Questo il punto che emerge da una nuova analisi sui prezzi, che aggiunge un tassello importante al tema già affrontato: non tutti partono dalle stesse condizioni quando si parla di dieta mediterranea e spesa alimentare.
Province del Nord più care sui prezzi medi e massimi: ecco cosa dice la mappa
L’analisi, pubblicata sulla rivista Quality & Quantity, ha esaminato oltre 326mila rilevazioni di prezzo su 167 prodotti alimentari in 107 province italiane, tra agosto 2021 e marzo 2024. Il quadro è chiaro: nelle province del Nord i prezzi medi e i prezzi massimi dei panieri sani sono più alti.

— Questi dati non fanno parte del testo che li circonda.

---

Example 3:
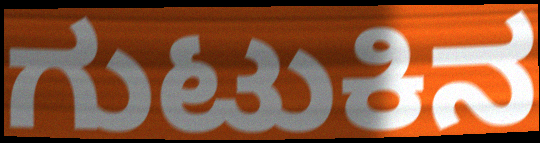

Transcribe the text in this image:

ಗುಟುಕಿನ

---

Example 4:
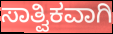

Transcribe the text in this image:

ಸಾತ್ವಿಕವಾಗಿ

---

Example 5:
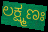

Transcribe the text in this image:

ಲಕ್ಷ್ಮಣಃ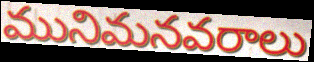
మునిమనవరాలు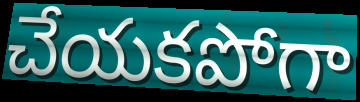
చేయకపోగా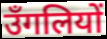
उँगलियों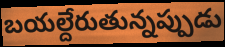
బయల్దేరుతున్నప్పుడు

Tradotto: a parità di dieta, in alcune aree del Paese la spesa mensile sale di più. Per un uomo adulto, per esempio, il costo medio di una dieta sana supera i 200 euro nei mesi primaverili ed estivi; per una donna adulta si va comunque oltre i 200 euro negli stessi periodi. Aumenti costanti anche per anziani e adolescenti. C’è poi il fattore stagione: i mesi più caldi, con l’eccezione dei bambini piccoli, risultano in genere i più costosi. Il punto, in sostanza, è questo: mangiare bene non dipende solo dalle scelte individuali, ma anche da dove si vive, perché il mercato locale incide direttamente sul prezzo finale.
Al Sud i prezzi minimi più alti: pesa la minore presenza della grande distribuzione
Lo studio segnala anche un paradosso. Nel Mezzogiorno, anche quando i prezzi medi sono più bassi rispetto al Nord, i prezzi minimi risultano spesso più alti. In pratica, trovare l’opzione più conveniente per costruire una dieta equilibrata può essere più difficile proprio dove i redditi medi sono più bassi. Secondo Stefano Marchetti dell’Università di Pisa, una spiegazione possibile sta nella minore presenza della grande distribuzione organizzata in alcune province del Sud. Dove la rete dei supermercati è meno estesa e la concorrenza è più debole, anche il prezzo più basso disponibile tende a salire. E non è un dettaglio: il prezzo minimo è la soglia reale entro cui una famiglia attenta ai conti prova a restare. Se quella soglia parte già alta, l’accesso a un’alimentazione sana diventa più fragile, soprattutto per chi deve già fare i conti con spese incomprimibili come casa, trasporti ed energia.
Concorrenza, economie di scala e accesso al cibo: perché il divario resta
Dietro questa geografia dei prezzi ci sono fattori molto concreti: la concorrenza tra punti vendita, la dimensione della rete distributiva, le economie di scala e la facilità con cui i prodotti arrivano sugli scaffali. Tutto questo incide sul costo finale degli alimenti consigliati in una dieta sana: cereali integrali, frutta, verdura, legumi, yogurt, olio extravergine d’oliva, frutta secca e pesce. Dove la distribuzione è più fitta, il consumatore trova più offerte e più variazioni di prezzo; dove il mercato è meno competitivo, lo spazio di scelta si restringe. Così il tema del cibo sano non riguarda più solo la nutrizione, ma diventa anche territoriale e sociale. Lo studio, realizzato nel progetto PRIN 2022 sul rapporto tra povertà, vulnerabilità e diete sostenibili, indica proprio questa direzione: servono monitoraggi più precisi e politiche capaci di leggere le differenze locali, perché se una dieta corretta costa di più a seconda della provincia, allora il problema non è soltanto educare a mangiare meglio, ma rendere quella scelta davvero possibile, ogni giorno, per tutti.